Mass Surveillance: Accountability of the Personal Data Protection SErvice of Georgia
30 January, 2026
In 2025, Georgian authorities countered mass protests against the suspended EU integration not only with police violence, but also intensive high-resolution surveillance and facial recognition around protest sites.
Public Safety Command Centre - 112 video streams were processed with specialised software to identify participants, issuing heavy administrative penalties for minor acts.

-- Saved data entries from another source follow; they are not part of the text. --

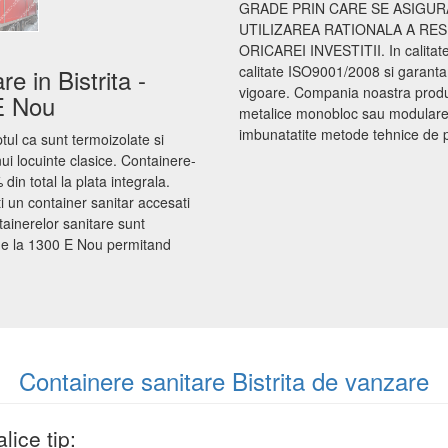
GRADE PRIN CARE SE ASIGUR
UTILIZAREA RATIONALA A RE
ORICAREI INVESTITII. In calita
calitate ISO9001/2008 si garanta
e in Bistrita -
vigoare. Compania noastra produce
 E Nou
metalice monobloc sau modulare d
imbunatatite metode tehnice de proi
tul ca sunt termoizolate si
nui locuinte clasice. Containere-
din total la plata integrala.
i un container sanitar accesati
ainerelor sanitare sunt
 de la 1300 E Nou permitand
Containere sanitare Bistrita de vanzare
lice tip:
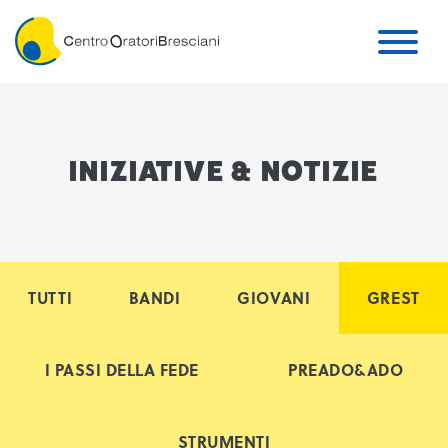
INIZIATIVE & NOTIZIE
TUTTI
BANDI
GIOVANI
GREST
I PASSI DELLA FEDE
PREADO&ADO
STRUMENTI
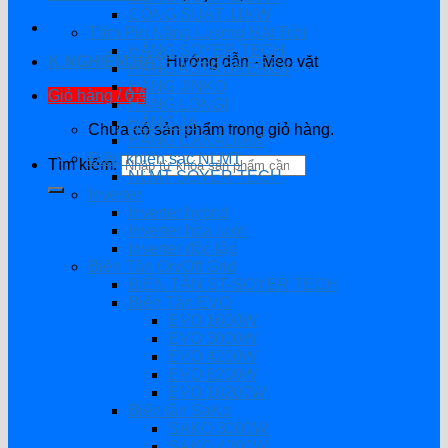
CÔNG SUẤT 11KW
Tấm Pin Năng Lượng Mặt Trời
HÃNG SOYER TECH
K.NGHIỆM HAY
Hướng dẫn - Mẹo vặt
HÃNG ASTRONERGY
HÃNG JINKO
Giỏ hàng /
0
₫
HÃNG LONGI
HÃNG JA
Chưa có sản phẩm trong giỏ hàng.
HÃNG CANADIAN
Điều khiển sạc NLMT
Tìm kiếm:
NLMT SOYER TECH
Inverter
Inverter hybrid
Inverter hòa lưới
Inverter độc lập
Biến Tần On/Off Grid
BIẾN TẦN ST-SOYER TECH
Biến Tần EVO
EVO 1600W
EVO 3000W
EVO 4200W
EVO 6200W
EVO 10200W
Biến tần SaKo
SAKO 3000W
SAKO 4200W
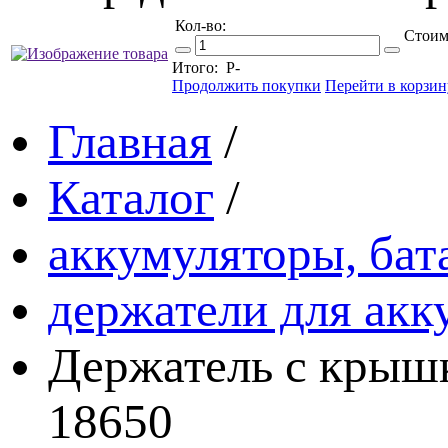
Кол-во:
Стоим
Итого:
Р
-
Продолжить покупки
Перейти в корзин
Главная
/
Каталог
/
аккумуляторы, бат
держатели для акк
Держатель с крышк
18650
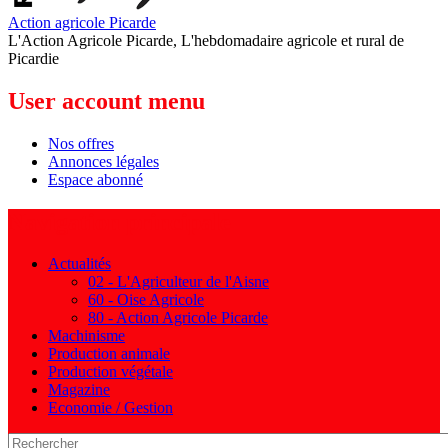
Action agricole Picarde
L'Action Agricole Picarde, L'hebdomadaire agricole et rural de
Picardie
User account menu
Nos offres
Annonces légales
Espace abonné
Navigation principale
Actualités
02 - L'Agriculteur de l'Aisne
60 - Oise Agricole
80 - Action Agricole Picarde
Machinisme
Production animale
Production végétale
Magazine
Economie / Gestion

Rights Georgia lawyers reviewed dozens of cases, revealing systematic tracking of protesters, journalists, and monitors.
The report details the data cycle: targeted surveillance near assemblies, transfers from 112 to Ministry of Internal Affairs (MIA) units, biometric matching via police databases, and prolonged retention of offence records. Biometric and special category data were handled without clear legal basis, judicial oversight; less intrusive options like on-site ID were ignored, with police programme rules remaining vague and disproportionate.
Critically, Georgia's Personal Data Protection Service (PDPS) showed deliberate inaction despite evident risks, conducting just one narrow inspection, declaring no violations without public details, and rejecting complaints via formal excuses.
Through legal analysis and case studies, the report deems Georgia's protest surveillance practices violations of privacy, expression, and assembly rights, warning that PDPS opacity lets MIA/112 persist—chilling activism.